### YOUR TASKS
1. In the OVMS deployment tutorial, condense the paragraph beginning "Distillation in AI creates smaller" into a short bulleted list that keeps its main facts.
2. According to the OVMS deployment tutorial, which weight format does the export_model.py command pass when converting the model?
3. Write the next part of the OVMS deployment tutorial, starting after its final sentence.

OpenVINO deploying DeepSeek-R1 Model Server (OVMS) on Bare metal Windows AIPC

No items found.

Authors: Kunda Xu, Sapala, Rafal A

DeepSeek-R1 is an open-source reasoning model developed by DeepSeek to address tasks requiring logical inference, mathematical problem-solving, and real-time decision-making. With DeepSeek-R1,you can follow its logic, making it easier to understand and, if necessary, challenge its output. This capability gives reasoning models an edge in fields where outcomes need to be explainable, like research or complex decision-making.

Distillation in AI creates smaller, more efficient models from larger ones, preserving much of their reasoning power while reducing computational demands. DeepSeek applied this technique to create a suite of distilled models from R1, using Qwen and Llama architectures. That allows us to try DeepSeek-R1 capability locally on usual laptops (AIPC).

In this tutorial, we consider deploy deepseek-ai/DeepSeek-R1-Distill-Qwen-7B as a model server on Intel AIPC or AI work station with Windows OS to perform request generation tasks.

Requirements:

QuickStart Guide

Step 1. Install python dependencies for the conversion script:

pip3 install -r https://raw.githubusercontent.com/openvinotoolkit/model_server/refs/heads/main/demos/common/export_models/requirements.txt

Step 2. Run optimum-cli to download and quantize the model:

curl https://raw.githubusercontent.com/openvinotoolkit/model_server/refs/heads/main/demos/common/export_models/export_model.py -o export_model.py
mkdir models
python export_model.py text_generation --source_model deepseek-ai/DeepSeek-R1-Distill-Qwen-7B --weight-format int4 --config_file_path models/config.json --model_repository_path models --target_device GPU --cache 2

If your network access to HuggingFace is unstable, you can try to use a proxy image to pull the model.

set HF_ENDPOINT=https://hf-mirror.com

Step 3. Deploying Model Server (OVMS) on Bare metal

Download and unpack model server archive for Windows:

curl https://github.com/openvinotoolkit/model_server/releases/download/v2025.0/ovms_windows.zip
tar -xf ovms_windows.zip

Run setupvars script to set required environment variables

# Windows Command Line
.\ovms\setupvars.bat

# Windows PowerShell
.\ovms\setupvars.ps1

Step 4. DeepSeek-R1 model server deploy

Bare metal Host deploy. Required: deploying ovms on Bera metal.

### STORED DATA
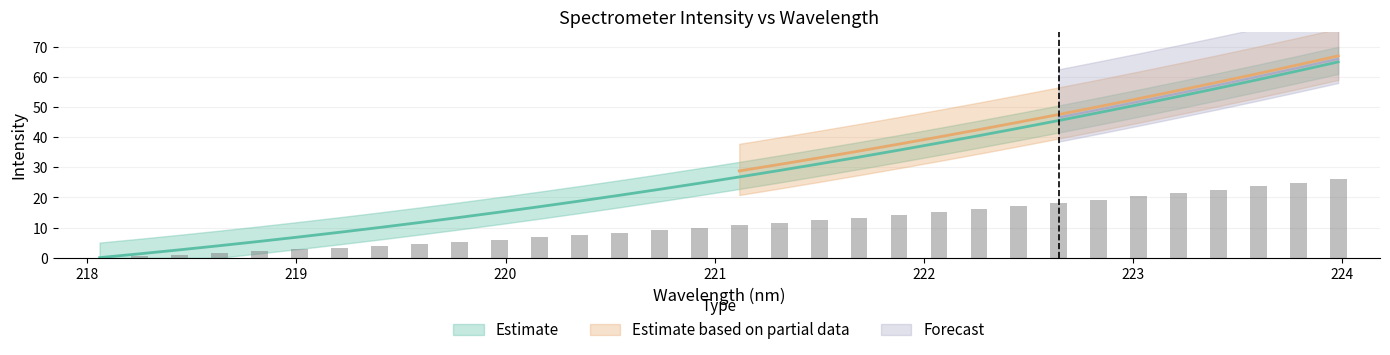

What is the greatest value displayed?

26.0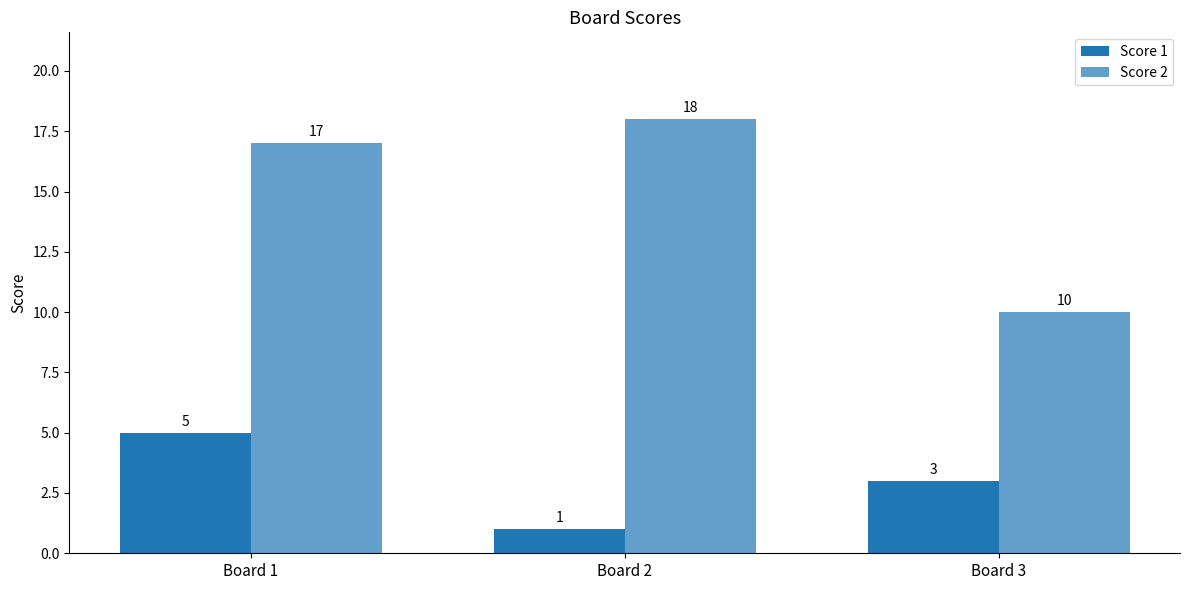

Rank the series by their maximum value, from lowest to highest.

Score 1, Score 2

### ANSWERS GIVEN
1.
- Distillation produces smaller, more efficient models from larger ones. These models keep much of the reasoning power and need less computation.
- DeepSeek used distillation to build a suite of models from R1 on Qwen and Llama architectures.
- This makes it possible to try DeepSeek-R1's capability locally on ordinary laptops (AIPC).

2. int4

3.
ovms --rest_port 8000 --config_path ./models/config.json

OpenVINO + OVMS can also use Docker contain deploying. Required: Docker engine installed

docker run -d --device /dev/dri --group-add=$(stat -c "%g" /dev/dri/render*) --rm -p 8000:8000 -v $(pwd)/models:/workspace:ro openvino/model_server:latest-gpu --rest_port 8000 --config_path /workspace/config.json

When using docker as a deployment method, you need to consider whether the hardware performance of the machine is sufficient, because docker contain will also generate additional memory overhead.

For example, when deploying on a laptop or AIPC, due to the limited memory resources, it is more reasonable to use bare metal deployment method

Step 5. Check readiness Wait for the model to load.

You can check the status with a simple command

curl http://localhost:8000/v1/config
Fig 1. model server status info

Step 6. Run model server generation 

Create a file called request.json ,

{ "model": "deepseek-ai/DeepSeek-R1-Distill-Qwen-7B", "max_tokens": 30, "temperature": 0, "stream": false, "messages": [ { "role": "system", "content": "You are a helpful assistant." }, { "role": "user", "content": "What are the 3 main tourist attractions in Paris?" } ] }

and copy the following content into it

curl -s http://localhost:8000/v3/chat/completions -H "Content-Type: application/json" -d @request.json | jq .

You will get the output like the following.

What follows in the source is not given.